Elijah Meeks has recently written about developing conventions for the representation of network data, drawing on the long history of cartographic literacy. As far as Malkin’s critique of the visualization of networks go, it’s well founded: but the visualization has never been the endpoint, the raison d’etre, for the exercise. It’s the statistics. If you don’t know the shape of the thing, the important nodes (cities, individuals, extra-urban sanctuaries, what have you), how can you claim to be doing any sort of network analysis?
Scott Weingart has written about ‘halting conditions’, about knowing where to draw the linewhen your data are necessarily complex and in practice, infinite:
The humanities, well… we’re used to a tradition that involves very deep and particular reading. The tiniest stones of our studied objects do not go unturned. The idea that a first pass, an incomplete pass, can lead to anything at all, let alone analysis and release, is almost anathema to the traditional humanistic mindset.

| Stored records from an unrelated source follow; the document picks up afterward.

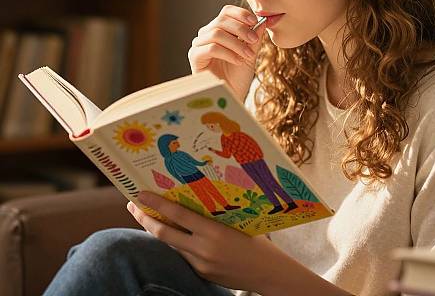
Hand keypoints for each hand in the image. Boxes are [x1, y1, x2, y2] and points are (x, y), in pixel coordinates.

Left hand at [127, 192, 290, 291]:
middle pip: (163, 233)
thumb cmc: (257, 241)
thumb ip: (214, 215)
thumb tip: (193, 200)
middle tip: (133, 205)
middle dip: (144, 218)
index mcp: (214, 231)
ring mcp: (200, 264)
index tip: (140, 194)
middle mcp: (203, 249)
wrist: (269, 273)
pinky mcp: (201, 273)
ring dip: (156, 230)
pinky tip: (172, 233)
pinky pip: (183, 254)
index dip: (156, 204)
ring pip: (170, 244)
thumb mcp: (237, 222)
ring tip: (147, 216)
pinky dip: (175, 242)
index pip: (177, 215)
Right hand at [188, 5, 265, 100]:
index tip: (255, 21)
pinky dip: (228, 53)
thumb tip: (263, 20)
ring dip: (236, 43)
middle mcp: (206, 35)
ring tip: (248, 55)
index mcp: (219, 30)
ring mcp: (199, 45)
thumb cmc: (238, 77)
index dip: (240, 14)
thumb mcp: (250, 54)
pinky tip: (238, 61)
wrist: (231, 97)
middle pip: (221, 20)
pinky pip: (211, 48)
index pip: (226, 12)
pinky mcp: (194, 57)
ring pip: (216, 33)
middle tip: (254, 40)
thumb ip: (255, 38)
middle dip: (241, 29)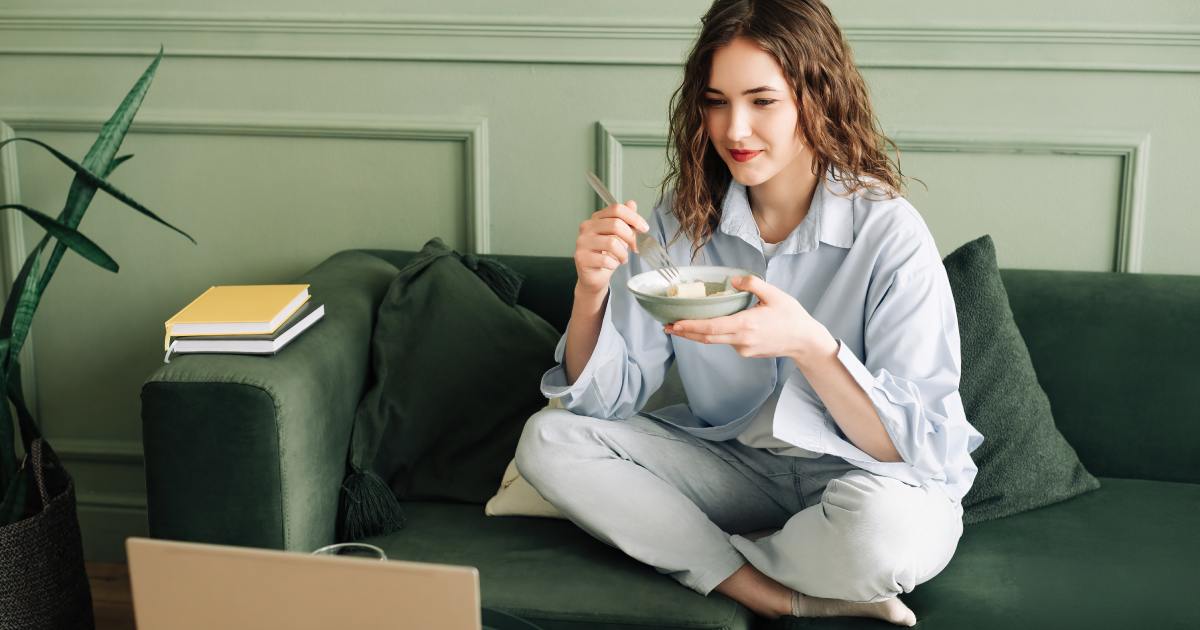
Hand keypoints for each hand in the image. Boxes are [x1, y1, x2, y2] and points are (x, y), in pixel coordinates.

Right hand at [574, 200, 648, 295]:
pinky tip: (612, 265)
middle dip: (630, 238)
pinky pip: (605, 259)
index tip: (644, 228)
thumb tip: (631, 203)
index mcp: (597, 219)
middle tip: (634, 247)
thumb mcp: (620, 236)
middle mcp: (587, 227)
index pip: (616, 209)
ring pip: (612, 243)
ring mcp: (582, 242)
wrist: (594, 276)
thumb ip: (625, 220)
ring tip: (622, 258)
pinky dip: (614, 264)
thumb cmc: (607, 255)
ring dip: (623, 254)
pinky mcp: (581, 257)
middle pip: (616, 224)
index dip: (634, 218)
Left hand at [664, 275, 835, 362]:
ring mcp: (743, 349)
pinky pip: (727, 342)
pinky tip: (712, 326)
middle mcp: (741, 340)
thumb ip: (753, 284)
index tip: (673, 324)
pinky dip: (716, 335)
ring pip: (715, 341)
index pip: (710, 327)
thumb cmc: (791, 316)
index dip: (690, 326)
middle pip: (706, 338)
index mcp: (745, 325)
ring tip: (681, 326)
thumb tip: (734, 279)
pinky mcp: (746, 353)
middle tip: (667, 326)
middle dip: (685, 332)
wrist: (805, 341)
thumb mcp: (774, 294)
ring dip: (698, 334)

Herein lies the problem of humanities big data. We’re trying to measure the length of a coastline by sitting on the beach with a ruler, rather flying over with a helicopter and a camera. And humanists know that, like the sandy coastline shifting with the tides, our data are constantly changing with each new context or interpretation. Cartographers are aware of this problem, too, but they’re still able to make fairly accurate maps.
It is not acceptable for ancient historians to bemoan the incompleteness of our sources – to use that as a crutch for not doing something – and then to go on and write another 224 pages. We’ve been studying the ancient world for several centuries now. Surely we’ve got enough material to be able to draw a line, to map something out, yes?
Should you buy this book? By all means, yes. Its roundup of the major themes and ideas in network studies in chapter 1 is valuable, and will no doubt be useful for those wishing to do formal network analysis, insofar as it establishes network theory in the broader classicist conversation. I’ve focused primarily on the first chapter in this review, since much of my teaching and research at the moment explicitly concerns network analysis in antiquity. The materials presented in subsequent chapters (Island Networking and Hellenic Convergence; Sicily and the Greeks; Herakles and Melqart; Networks and Middle Grounds in the Western Mediterranean; Cult and Identity in the Far West) do indeed move the conversation on from stale center-periphery models, and should be lauded. It would perhaps have been better though if it had not been framed in terms of a theoretical/methodological framework that is not, in fact, used.
[disclosure: I asked Oxford UP for a review copy when I saw it in the catalogue, in the hopes that I could use it as a text in an upcoming course on digital antiquity. I do not think I will be doing so, given my issues indicated here.]